▸ Given text

Thursday, October 16, 2014
Six years ago, Jam sat strung out on heroin outside St. Bernard's church. It was cold, and the stone steps felt harder and sharper than usual. I brought out my sleeping bag to give away, and Jam was all about it.
I handed it to him, and he led me around the corner where he slept on the side stoop.
He asked for a ride, and I said no. Given his condition, I thought it best not to stick him in a van with some students.
He exploded with rage and shouted heroin-inspired insults.
I didn't know him like I do now. I was intimidated but stood my ground.
Horinger showed, and Jam softened.
"I like your hat," Jam told Horinger. "You're cool." He paused, "This guy," he said turning to me, his face morphing into a craggy image resembling the side of a rocky mountain, "this guy's a @#$$%$%^$%^@^$%&$%@@#$^."
Now, Jam is off heroin, has been for six years. Last night, we reminisced, smiled, and had a great time.
Posted by Mr Milo at 12:04 PM
Thursday, October 9, 2014
|Along the tracks. Tentless.|
Weeks prior, signs were posted along the woods warning of the coming raid, informing the occupants of the tent cities that they were trespassing.

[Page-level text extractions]
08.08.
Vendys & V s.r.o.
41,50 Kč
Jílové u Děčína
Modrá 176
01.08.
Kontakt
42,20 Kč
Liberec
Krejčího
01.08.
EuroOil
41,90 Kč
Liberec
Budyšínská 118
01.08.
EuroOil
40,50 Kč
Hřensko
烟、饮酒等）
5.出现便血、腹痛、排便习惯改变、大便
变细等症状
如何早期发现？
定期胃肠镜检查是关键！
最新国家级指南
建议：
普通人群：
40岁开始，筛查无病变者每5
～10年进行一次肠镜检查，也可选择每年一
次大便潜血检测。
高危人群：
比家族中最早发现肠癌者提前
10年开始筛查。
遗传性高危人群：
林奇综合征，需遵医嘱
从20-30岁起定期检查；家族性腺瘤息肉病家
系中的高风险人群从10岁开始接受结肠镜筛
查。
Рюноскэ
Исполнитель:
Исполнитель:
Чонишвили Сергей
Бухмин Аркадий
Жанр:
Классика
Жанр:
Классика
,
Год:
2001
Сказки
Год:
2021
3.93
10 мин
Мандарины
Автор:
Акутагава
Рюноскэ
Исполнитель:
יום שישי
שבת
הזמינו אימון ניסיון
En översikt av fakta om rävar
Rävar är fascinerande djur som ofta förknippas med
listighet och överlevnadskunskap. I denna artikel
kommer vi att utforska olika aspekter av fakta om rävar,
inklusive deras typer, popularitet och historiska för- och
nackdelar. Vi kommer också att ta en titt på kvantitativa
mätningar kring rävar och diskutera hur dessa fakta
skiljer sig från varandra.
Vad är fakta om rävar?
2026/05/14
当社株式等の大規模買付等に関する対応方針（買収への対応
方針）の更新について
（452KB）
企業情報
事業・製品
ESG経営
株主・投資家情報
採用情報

...

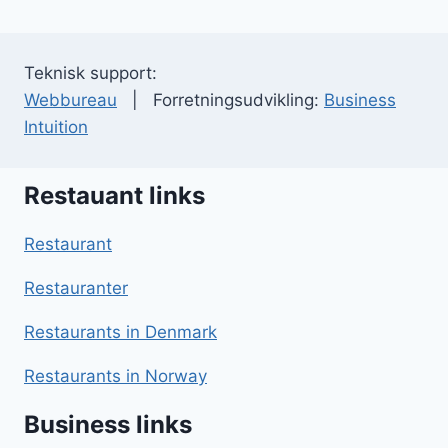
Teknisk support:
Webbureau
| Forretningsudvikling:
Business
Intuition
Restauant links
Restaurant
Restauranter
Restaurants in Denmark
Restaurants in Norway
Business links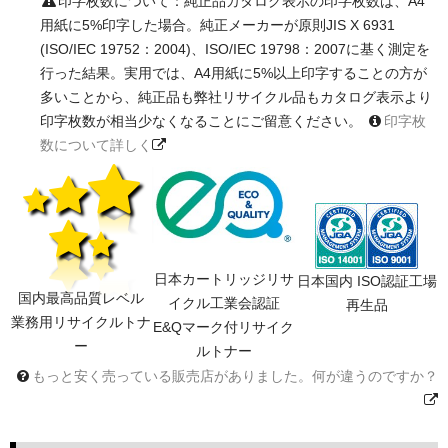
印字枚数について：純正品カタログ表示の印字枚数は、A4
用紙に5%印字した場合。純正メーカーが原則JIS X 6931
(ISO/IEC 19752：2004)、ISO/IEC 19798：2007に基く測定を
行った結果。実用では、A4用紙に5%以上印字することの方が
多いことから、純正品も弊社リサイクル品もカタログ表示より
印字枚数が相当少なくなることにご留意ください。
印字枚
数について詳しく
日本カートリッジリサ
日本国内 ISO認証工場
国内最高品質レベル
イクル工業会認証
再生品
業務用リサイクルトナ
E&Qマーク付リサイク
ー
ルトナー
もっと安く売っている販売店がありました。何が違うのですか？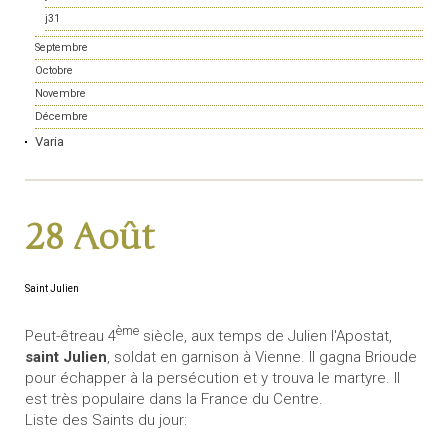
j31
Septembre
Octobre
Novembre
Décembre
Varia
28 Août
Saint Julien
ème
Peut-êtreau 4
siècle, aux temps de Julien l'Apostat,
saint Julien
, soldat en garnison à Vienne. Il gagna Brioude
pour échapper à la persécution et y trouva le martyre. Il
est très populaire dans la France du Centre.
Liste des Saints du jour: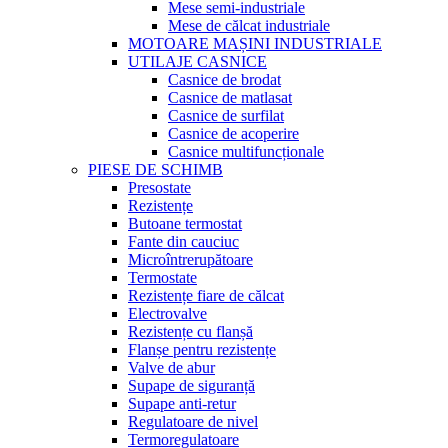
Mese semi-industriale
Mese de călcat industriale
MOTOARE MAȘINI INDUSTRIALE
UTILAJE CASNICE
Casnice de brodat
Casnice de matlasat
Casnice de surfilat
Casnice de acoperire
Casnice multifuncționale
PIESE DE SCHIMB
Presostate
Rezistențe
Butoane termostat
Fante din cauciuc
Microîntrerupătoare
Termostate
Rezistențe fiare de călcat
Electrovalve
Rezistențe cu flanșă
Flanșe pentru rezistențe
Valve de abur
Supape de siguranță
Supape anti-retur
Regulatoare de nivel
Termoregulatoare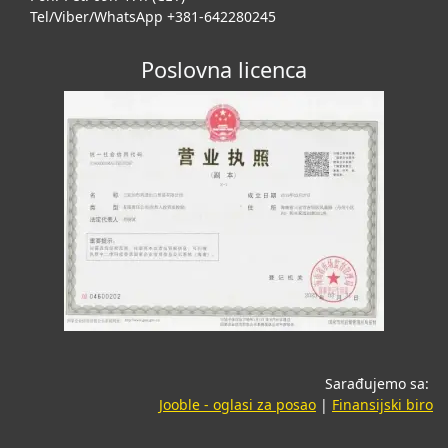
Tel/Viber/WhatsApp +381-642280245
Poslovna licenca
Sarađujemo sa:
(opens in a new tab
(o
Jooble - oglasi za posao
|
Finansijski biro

---

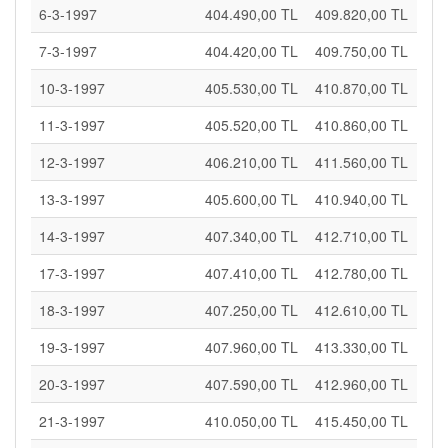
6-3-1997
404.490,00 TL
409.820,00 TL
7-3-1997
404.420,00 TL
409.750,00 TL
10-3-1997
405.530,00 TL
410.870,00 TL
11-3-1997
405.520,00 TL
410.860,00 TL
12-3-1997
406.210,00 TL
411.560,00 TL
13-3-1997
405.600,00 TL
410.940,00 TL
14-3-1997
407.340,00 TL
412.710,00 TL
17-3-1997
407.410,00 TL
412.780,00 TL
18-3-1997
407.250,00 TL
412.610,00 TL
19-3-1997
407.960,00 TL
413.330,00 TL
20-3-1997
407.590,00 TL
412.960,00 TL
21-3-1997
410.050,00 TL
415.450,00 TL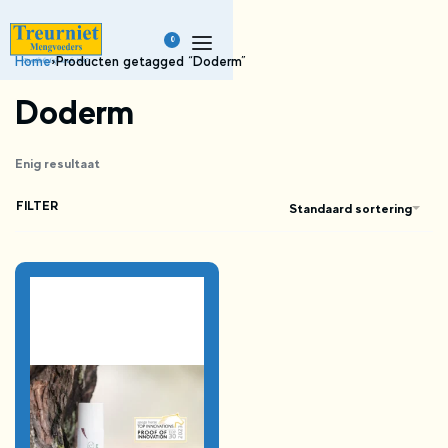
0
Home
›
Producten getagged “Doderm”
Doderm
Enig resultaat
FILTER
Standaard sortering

▸ Problem details
According to the blog post about Jam, how long has Jam been off heroin? Rely only on the blog post about Jam.

▸ Expected answer
Six years.